Text provided:
· · ·
Indeed, using nonces means that the implementation of the language would use effects. But those effects are not observable for correct programs: if a program succeeds without dynamic errors, then it means all nonces tests succeeded, so it is equivalent to the same program where a constant id is used instead of fresh nonces -- it is observationally pure. If the program fails with a dynamic error, well, dynamic failure is an effect anyway, as (as soon as it gives an error location) it allows to observe the evaluation order for example -- breaks transparency.

nonces with assertEq

I agree that if the only operation on your nonces is `assertEq`, essentially treating failed comparisons as a dynamic type error, you could usefully protect some properties in a dynamic model while maintaining a useful degree of 'observational purity'.

Though, we'll still lose some useful equivalences. Such as `runST foo` is not obviously equivalent to another expression of `runST foo` if any nonces are exposed. If we attempt to compare the results, we could have an assertion failure despite equivalence.

Semantics of errors

The semantics of ST when you use a reference from a different ST is the same as if you use a string or boolean in place of a reference -- it's an error. The relevant question here seems to be what an implementation is required to do in the presence of such errors. I was considering that "undefined behavior" is a good enough answer. I think David is correct that to actually detect this undefined behavior dynamically requires impure constructs in the implementation (generation of those nonces), but I don't consider such detection to be part of the semantics of ST.

A possible dynamic implementation.

For a dynamic language to do this you must prevent any side effects from escaping. One way to do this would be to use the equivalent of 'eval'. Ie run the code inside in a separate interpreter that only implements permitted operations, in this case pure functions and a single bounds checked memory array. I think you could allow arguments to the function to be evaluated to be mutable, but only read access to non-parameter variables in scope, and any errors terminate the interpreter and return a default value specified in the 'eval' call.

How do you represent

How do you represent references and how do you prevent them from leaking out? (Returned from one call to runST and used later in another)

Its a State Machine in a Box

So the model semantically is a state machine, where it is impossible to change the state from outside the box. Only the commands (monadic functions) can affect the state. This means it is safe to allow mutable references to be passed into the 'box' and have their values mutated as a result of the state inside the box, but it must be impossible to return a mutable reference to something inside the box. I also think it would not be semantically very nice to have a read-only reference where the content changes over calls into the box. So I would implement copy semantics for things returned from inside the box.
· · ·
Work order 1: According to the discussion, what happens when an error occurs in the separate interpreter proposed for a dynamic implementation?
Work order 2: Output the passage of the discussion starting with "Semantics of errors" and going on through "possible dynamic implementation.".
None of the items is needed.
· · ·
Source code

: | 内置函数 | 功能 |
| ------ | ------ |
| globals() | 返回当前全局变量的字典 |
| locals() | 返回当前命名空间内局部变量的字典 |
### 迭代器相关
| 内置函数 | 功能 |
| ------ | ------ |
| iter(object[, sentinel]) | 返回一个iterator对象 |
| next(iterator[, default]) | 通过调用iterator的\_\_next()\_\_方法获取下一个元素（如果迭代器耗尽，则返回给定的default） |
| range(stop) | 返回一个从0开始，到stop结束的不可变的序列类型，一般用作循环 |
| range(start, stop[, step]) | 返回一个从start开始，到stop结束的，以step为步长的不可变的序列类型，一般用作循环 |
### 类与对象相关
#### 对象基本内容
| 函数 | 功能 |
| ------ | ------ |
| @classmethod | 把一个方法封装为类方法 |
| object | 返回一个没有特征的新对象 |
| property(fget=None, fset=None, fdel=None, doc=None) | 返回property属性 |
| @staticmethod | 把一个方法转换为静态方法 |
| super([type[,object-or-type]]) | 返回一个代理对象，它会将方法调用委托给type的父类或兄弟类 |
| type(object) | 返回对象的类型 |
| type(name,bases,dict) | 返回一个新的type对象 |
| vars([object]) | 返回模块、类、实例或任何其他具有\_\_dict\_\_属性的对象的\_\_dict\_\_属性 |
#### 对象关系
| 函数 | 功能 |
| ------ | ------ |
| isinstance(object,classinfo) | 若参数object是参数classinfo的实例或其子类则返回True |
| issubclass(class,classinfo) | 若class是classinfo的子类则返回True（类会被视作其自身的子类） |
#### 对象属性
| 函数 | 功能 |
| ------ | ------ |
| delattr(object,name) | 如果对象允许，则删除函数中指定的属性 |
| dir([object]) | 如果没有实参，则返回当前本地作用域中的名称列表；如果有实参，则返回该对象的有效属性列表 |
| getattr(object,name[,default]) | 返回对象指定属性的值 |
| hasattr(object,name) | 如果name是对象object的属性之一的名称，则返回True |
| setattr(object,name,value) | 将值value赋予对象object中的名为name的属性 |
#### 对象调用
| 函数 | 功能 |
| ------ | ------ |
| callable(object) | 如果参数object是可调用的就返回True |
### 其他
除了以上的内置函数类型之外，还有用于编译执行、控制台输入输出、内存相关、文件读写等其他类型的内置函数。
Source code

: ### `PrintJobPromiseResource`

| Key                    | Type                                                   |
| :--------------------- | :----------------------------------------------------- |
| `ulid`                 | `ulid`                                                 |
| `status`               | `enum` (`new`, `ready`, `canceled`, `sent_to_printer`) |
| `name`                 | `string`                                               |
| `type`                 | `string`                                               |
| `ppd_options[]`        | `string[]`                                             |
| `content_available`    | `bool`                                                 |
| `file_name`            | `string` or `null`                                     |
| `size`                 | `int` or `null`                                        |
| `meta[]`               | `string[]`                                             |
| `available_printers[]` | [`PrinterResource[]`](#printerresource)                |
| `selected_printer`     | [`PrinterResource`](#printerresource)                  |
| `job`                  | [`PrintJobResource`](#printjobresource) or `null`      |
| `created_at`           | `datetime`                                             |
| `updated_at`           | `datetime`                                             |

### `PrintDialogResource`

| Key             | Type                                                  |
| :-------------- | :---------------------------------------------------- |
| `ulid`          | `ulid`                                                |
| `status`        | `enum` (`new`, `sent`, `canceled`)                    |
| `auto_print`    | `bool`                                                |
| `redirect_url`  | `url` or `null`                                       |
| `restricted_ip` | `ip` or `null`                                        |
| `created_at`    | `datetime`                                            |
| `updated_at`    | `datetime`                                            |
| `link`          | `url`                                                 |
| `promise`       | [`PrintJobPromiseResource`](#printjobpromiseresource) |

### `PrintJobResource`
· · ·
Exercise result 1: The error terminates the interpreter and returns a default value specified in the 'eval' call.

Exercise result 2:
Semantics of errors

The semantics of ST when you use a reference from a different ST is the same as if you use a string or boolean in place of a reference -- it's an error. The relevant question here seems to be what an implementation is required to do in the presence of such errors. I was considering that "undefined behavior" is a good enough answer. I think David is correct that to actually detect this undefined behavior dynamically requires impure constructs in the implementation (generation of those nonces), but I don't consider such detection to be part of the semantics of ST.

A possible dynamic implementation.